I’ll let you know more as I know more. But for now, things are moving along nicely. Glad to be in remission and taking these next steps.


17 responses to “Stem cell here we come

  1. Hey Steve. Just wanted to wish you all the best and say that although you’ve got a hell of a battle lined up through November it’s very comforting to see how specific and thought out the plan is.

    Also, if you make it down to Laundry, there’s usually a Craps game going. Bring cash.

  2. So should I cancel the visit with the kids? The Halloween costumes are ready. Henry is dressing up as a doorknob, and Lily is dressing up as an overflowing chafing dish. They need hugs.
    Sending love and good thoughts,

  3. You are a brave man!! It is amazing that the process can even be done. Wow. It makes sense to make your immune system new again. New beginnings are in sight. Remember in Shawshank Redemption when he escaped and had to go through 3 football fields of muck… but he made it through. Well my friend you are almost there.
    Sending healing thoughts and strength!!

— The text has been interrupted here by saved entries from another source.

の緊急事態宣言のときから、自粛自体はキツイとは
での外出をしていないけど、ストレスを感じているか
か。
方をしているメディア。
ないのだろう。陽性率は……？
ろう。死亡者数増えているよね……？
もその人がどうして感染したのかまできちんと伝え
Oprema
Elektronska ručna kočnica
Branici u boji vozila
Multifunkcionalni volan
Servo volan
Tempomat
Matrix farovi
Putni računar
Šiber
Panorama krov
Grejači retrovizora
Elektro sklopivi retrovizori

  4. You and Jen are always in my thoughts. “Getting Better and Getting and Education”! Right the fuck on. You are such an inspiration to me.
    Always sending you, strength, good healing vibes, peace and lots o love.
    Jessi J.

  5. p.s I want to know, where did you and your IV go and not get stopped? LOL!!

  6. Still my hero, still in awe….humble strength like I’ve never seen…..ever

  7. Virtual hugs to you and Jen! I’ll keep my germs to myself for the time being. 🙂

  8. Hey S. Thinking of you, lil m misses her tio and hopes to see you soon (if even through a plateglass window). Hugs, squeezes and germ free sloppy kisses, J, C & lil m

  9. Hey, I just had my stem cells harvested and it was no biggie. Having said this, just make sure your doctor is onto your CD34 count because if they get you at the right time it might only take a few hours, which is what happened to me. I have a very switched on doctor to thank for not having to sleep with the vas cath in my groin. The vas cath was unpleasant but once it was in, it was fine. Also as a guy, you can wee into a bottle if you need to go during the harvesting.
    I’ve met two people who have been through the process and one of them was able to go only 10 days after the “infusion”. Another, a slightly older woman, just texted me and told me it wasn’t as bad as she expected. This is the cure! I wish you all the best from down under.

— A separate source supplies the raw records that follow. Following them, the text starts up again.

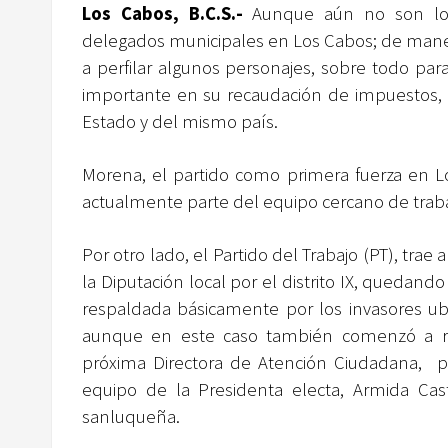
Los Cabos, B.C.S.-
Aunque aún no son los
delegados municipales en Los Cabos; de maner
a perfilar algunos personajes, sobre todo pa
importante en su recaudación de impuestos, p
Estado y del mismo país.
Morena, el partido como primera fuerza en Los
actualmente parte del equipo cercano de trabaj
Por otro lado, el Partido del Trabajo (PT), tr
la Diputación local por el distrito IX, quedan
respaldada básicamente por los invasores ubi
aunque en este caso también comenzó a ru
próxima Directora de Atención Ciudadana, po
equipo de la Presidenta electa, Armida Cast
sanluqueña.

  10. oh and if you go the vas cath, just ask them to inject lots of local when they’re putting it in.

  11. Steve, we are all thinking of you. I am subscribing so I will not miss any more posts. Love you guys!

  12. (link up top was broken)

  13. Thinking about you and Jen everyday. Thanks for the Blog. Very informative.
    Glad you are home for now. At least you didn’t go walking the hospital with your gown open in the back…………….or did you.

  14. Thinking about you and the Jen all the time. Hang in there, you guys rule ! Much love, Benson

  15. Lots of good thoughts and hugs to you and Jen as you take this next step. I will be thinking about you both!

  16. hi stephen not sure if you are home or hospital thought i’d get in touch thru here – hope things are still on track and moving along – know you are facing alot and wanted you to know you are in my thoughts all day long – grandmom sends her love and so do “the girls” (gia and ally). Love you and Jen!!!!